(Saved entries)
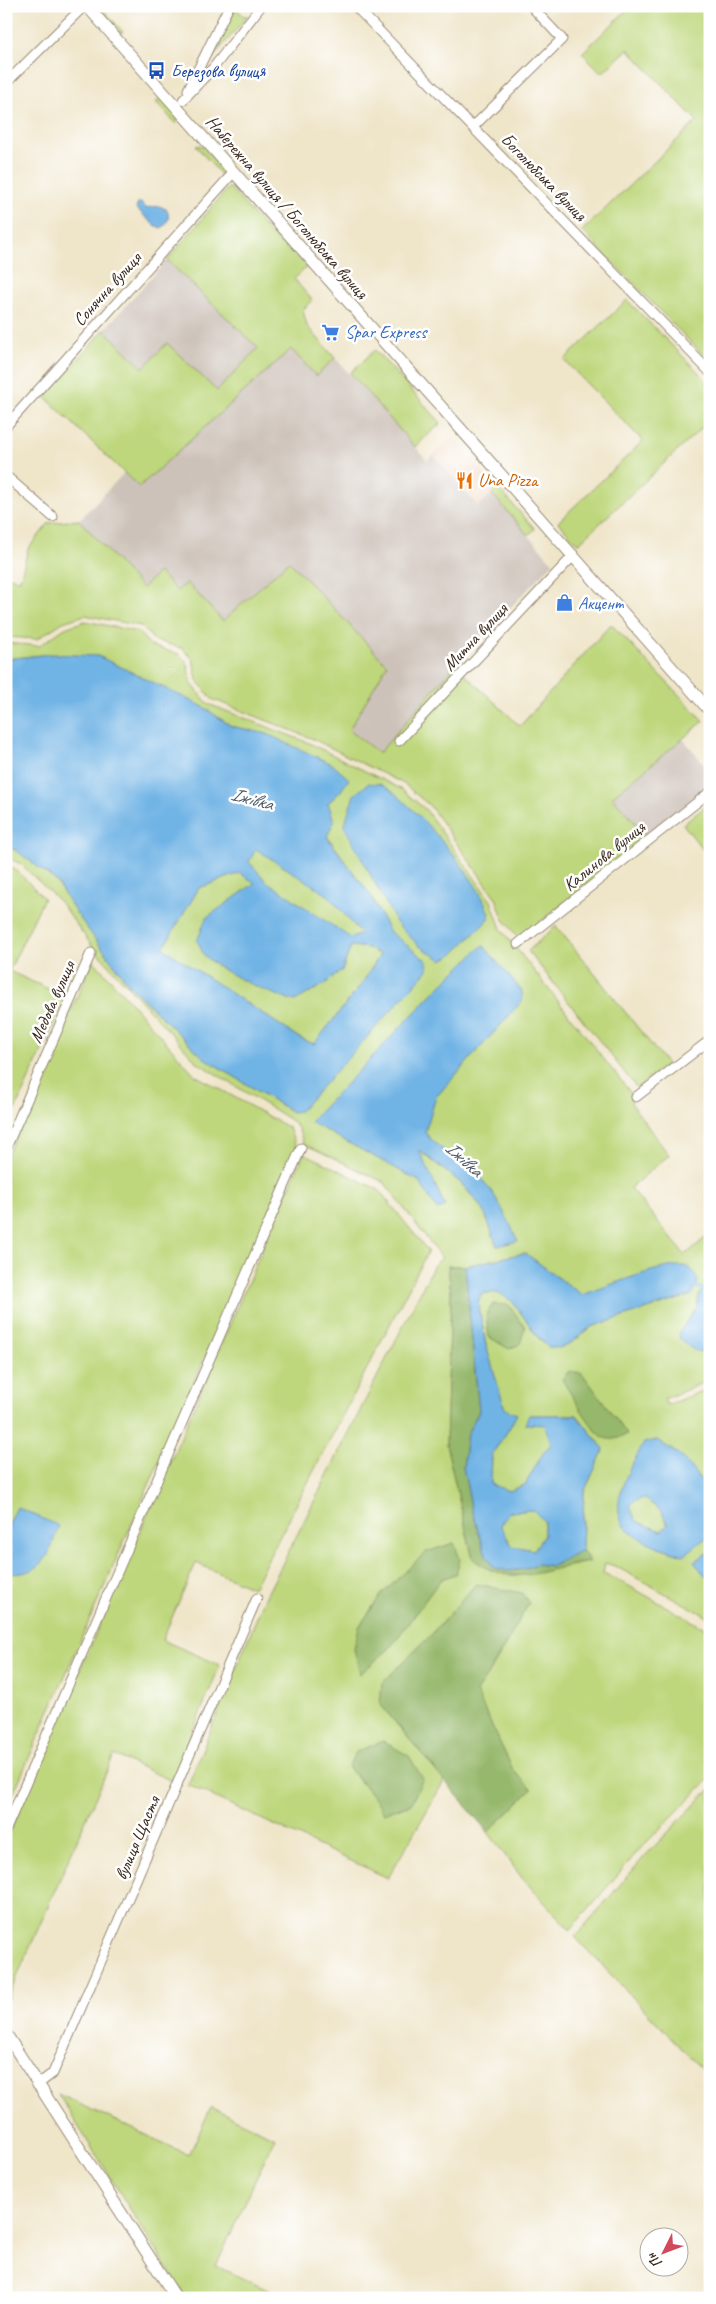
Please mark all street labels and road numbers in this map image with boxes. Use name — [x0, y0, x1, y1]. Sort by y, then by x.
street label: Набережна вулиця / Боголюбська вулиця — [201, 111, 374, 304]
street label: Боголюбська вулиця — [496, 128, 593, 227]
street label: Сонячна вулиця — [68, 246, 147, 330]
street label: Митна вулиця — [438, 598, 513, 675]
street label: Калинова вулиця — [558, 815, 651, 896]
street label: Медова вулиця — [24, 956, 80, 1046]
street label: вулиця Щастя — [110, 1792, 165, 1883]

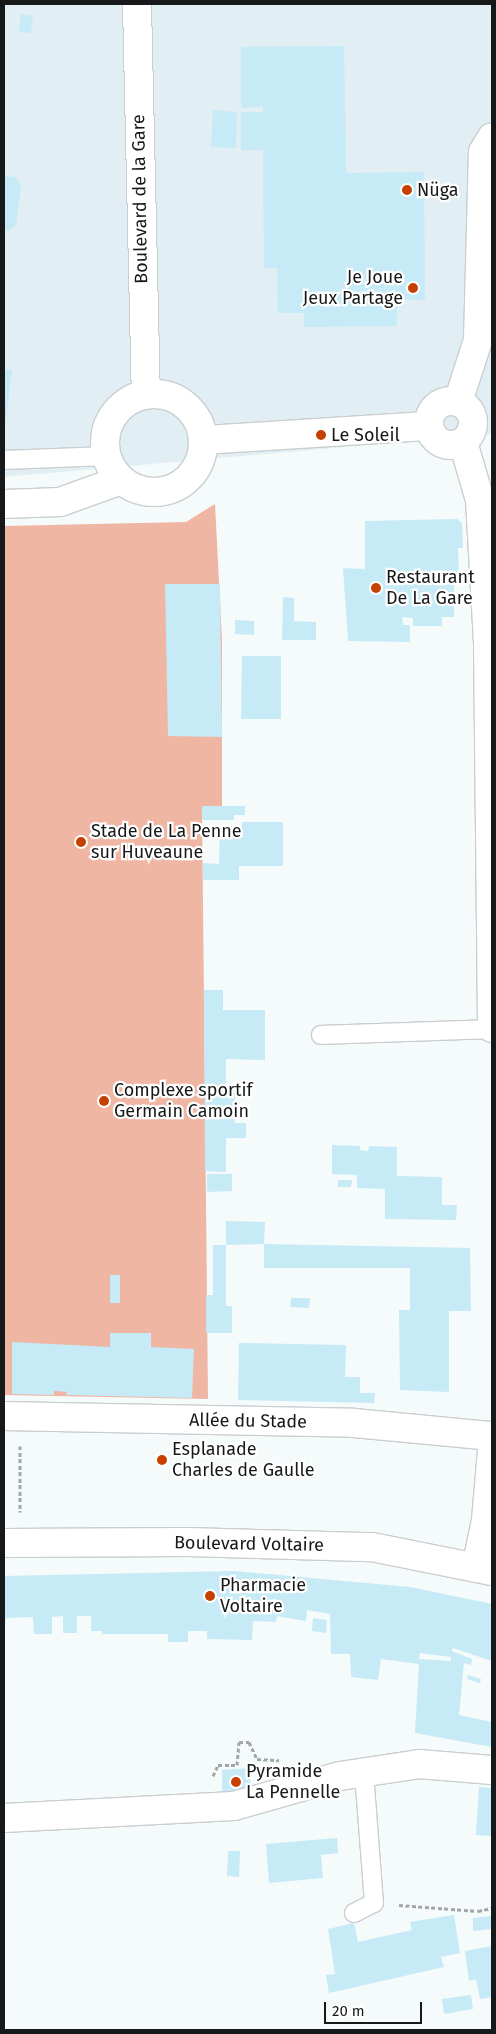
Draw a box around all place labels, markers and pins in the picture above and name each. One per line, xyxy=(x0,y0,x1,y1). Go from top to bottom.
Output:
place label: Nüga xyxy=(417,179,459,201)
marker: Nüga xyxy=(401,184,413,196)
place label: Je Joue Jeux Partage xyxy=(303,267,403,310)
marker: Je Joue Jeux Partage xyxy=(407,282,419,294)
place label: Le Soleil xyxy=(331,424,400,446)
marker: Le Soleil xyxy=(315,429,327,441)
place label: Restaurant De La Gare xyxy=(386,567,475,610)
marker: Restaurant De La Gare xyxy=(370,582,382,594)
place label: Stade de La Penne sur Huveaune xyxy=(91,821,242,864)
marker: Stade de La Penne sur Huveaune xyxy=(75,836,87,848)
place label: Complexe sportif Germain Camoin xyxy=(114,1080,252,1122)
marker: Complexe sportif Germain Camoin xyxy=(98,1095,110,1107)
place label: Esplanade Charles de Gaulle xyxy=(172,1439,315,1482)
marker: Esplanade Charles de Gaulle xyxy=(156,1454,168,1466)
place label: Pharmacie Voltaire xyxy=(220,1575,306,1618)
marker: Pharmacie Voltaire xyxy=(204,1590,216,1602)
place label: Pyramide La Pennelle xyxy=(246,1761,340,1804)
marker: Pyramide La Pennelle xyxy=(230,1776,242,1788)

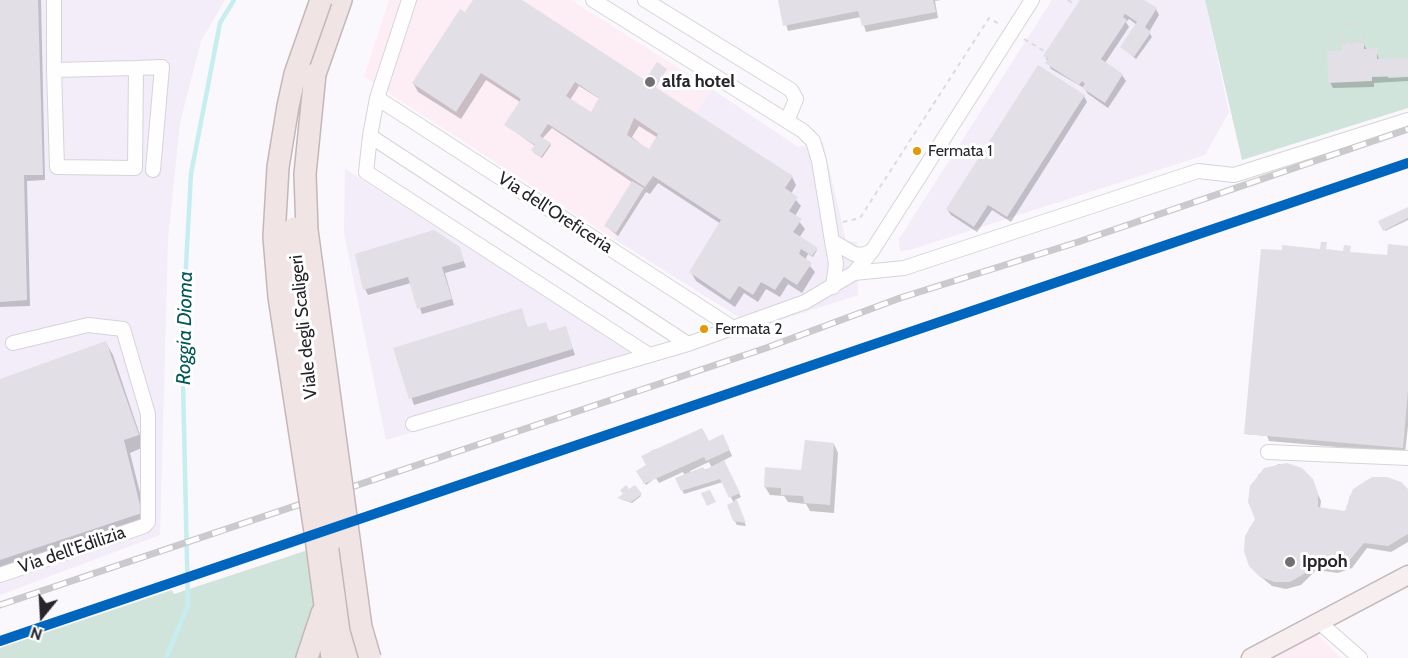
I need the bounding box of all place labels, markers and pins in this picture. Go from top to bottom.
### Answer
place label: alfa hotel [662,71,735,93]
marker: alfa hotel [643,75,657,89]
place label: Fermata 1 [928,141,992,161]
marker: Fermata 1 [911,145,923,157]
place label: Fermata 2 [715,319,783,339]
marker: Fermata 2 [698,323,710,335]
place label: Ippoh [1302,551,1348,573]
marker: Ippoh [1283,555,1297,569]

- _Task prompt_
Your task is to return each line of the data above that contains the string "from".

- _Response area_
Draw a box around all place labels, markers and pins in the picture above and name each. One per line, xyxy=(x0,y0,x1,y1). Go from top to bottom.
I need the bounding box of all place labels, markers and pins in this picture. Go from top to bottom.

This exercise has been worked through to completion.